▶ [WORK TO BE COMPLETED]: In the entries below, find the line with "pinky mcp: (243, 215)" and the line with "pinky pip: (206, 243)"; give again those lines and every line between them, exactly.

▶ [RECORDS SUPPLIED]:
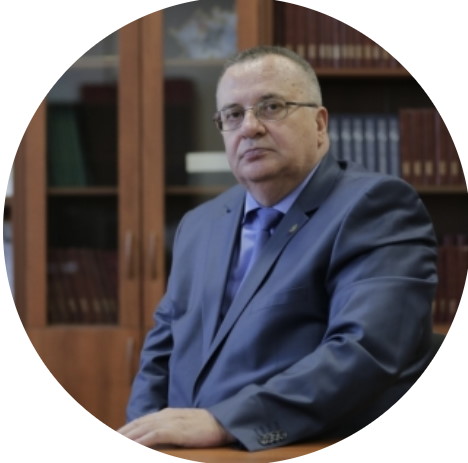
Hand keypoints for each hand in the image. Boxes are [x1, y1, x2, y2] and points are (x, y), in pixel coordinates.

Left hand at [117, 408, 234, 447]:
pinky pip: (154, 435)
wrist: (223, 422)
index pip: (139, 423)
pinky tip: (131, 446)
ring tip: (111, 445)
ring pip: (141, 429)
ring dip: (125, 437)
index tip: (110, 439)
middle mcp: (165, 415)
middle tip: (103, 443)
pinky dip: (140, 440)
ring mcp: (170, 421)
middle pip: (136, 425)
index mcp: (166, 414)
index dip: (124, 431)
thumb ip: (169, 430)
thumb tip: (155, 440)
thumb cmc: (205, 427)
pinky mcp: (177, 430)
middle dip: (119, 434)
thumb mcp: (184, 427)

* * *

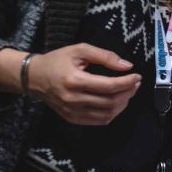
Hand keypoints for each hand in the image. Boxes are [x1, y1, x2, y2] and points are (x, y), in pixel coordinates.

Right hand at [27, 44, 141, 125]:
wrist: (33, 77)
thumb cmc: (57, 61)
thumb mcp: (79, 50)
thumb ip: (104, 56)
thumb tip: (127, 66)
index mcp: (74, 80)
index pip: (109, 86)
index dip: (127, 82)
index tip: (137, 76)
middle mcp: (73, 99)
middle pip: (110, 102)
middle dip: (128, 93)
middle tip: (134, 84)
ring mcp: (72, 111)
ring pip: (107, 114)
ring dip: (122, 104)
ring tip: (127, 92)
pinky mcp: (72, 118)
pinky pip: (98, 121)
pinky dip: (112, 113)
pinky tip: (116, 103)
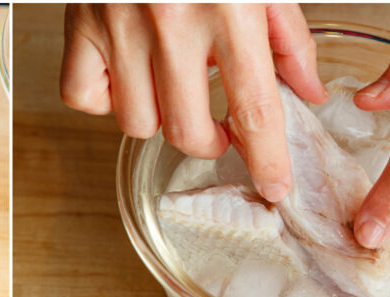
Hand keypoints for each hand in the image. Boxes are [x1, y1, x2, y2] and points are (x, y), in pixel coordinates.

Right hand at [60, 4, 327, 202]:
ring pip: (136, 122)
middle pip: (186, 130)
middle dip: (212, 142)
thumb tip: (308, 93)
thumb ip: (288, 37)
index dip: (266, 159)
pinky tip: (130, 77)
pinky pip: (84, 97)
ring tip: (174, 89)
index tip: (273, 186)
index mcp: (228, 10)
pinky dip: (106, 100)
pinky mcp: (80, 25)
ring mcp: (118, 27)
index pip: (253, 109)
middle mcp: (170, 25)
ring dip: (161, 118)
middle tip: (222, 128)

==

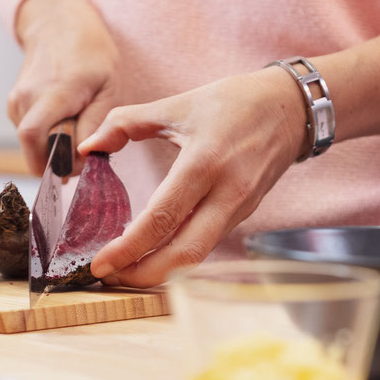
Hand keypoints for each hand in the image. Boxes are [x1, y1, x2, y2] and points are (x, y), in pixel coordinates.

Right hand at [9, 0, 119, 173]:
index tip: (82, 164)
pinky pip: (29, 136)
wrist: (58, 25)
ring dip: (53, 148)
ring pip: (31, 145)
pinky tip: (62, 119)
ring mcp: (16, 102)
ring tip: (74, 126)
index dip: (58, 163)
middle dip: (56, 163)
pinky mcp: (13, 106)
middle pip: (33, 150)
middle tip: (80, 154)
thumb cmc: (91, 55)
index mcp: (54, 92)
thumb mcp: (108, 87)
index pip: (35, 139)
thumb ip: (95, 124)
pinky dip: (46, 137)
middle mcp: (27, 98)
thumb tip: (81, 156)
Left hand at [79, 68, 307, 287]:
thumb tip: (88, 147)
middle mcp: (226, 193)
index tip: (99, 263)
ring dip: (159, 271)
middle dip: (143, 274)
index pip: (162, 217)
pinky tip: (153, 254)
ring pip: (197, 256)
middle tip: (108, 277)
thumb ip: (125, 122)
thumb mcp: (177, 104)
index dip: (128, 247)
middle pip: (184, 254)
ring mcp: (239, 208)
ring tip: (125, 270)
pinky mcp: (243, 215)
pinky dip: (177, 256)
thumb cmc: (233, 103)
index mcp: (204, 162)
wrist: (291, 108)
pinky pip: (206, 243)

▶ [PROBLEM SOLUTION]:
pinky mcp: (243, 215)
pinky dip: (177, 256)
thumb cmc: (233, 103)
index mcp: (204, 162)
wrist: (291, 108)
pinky pip: (206, 243)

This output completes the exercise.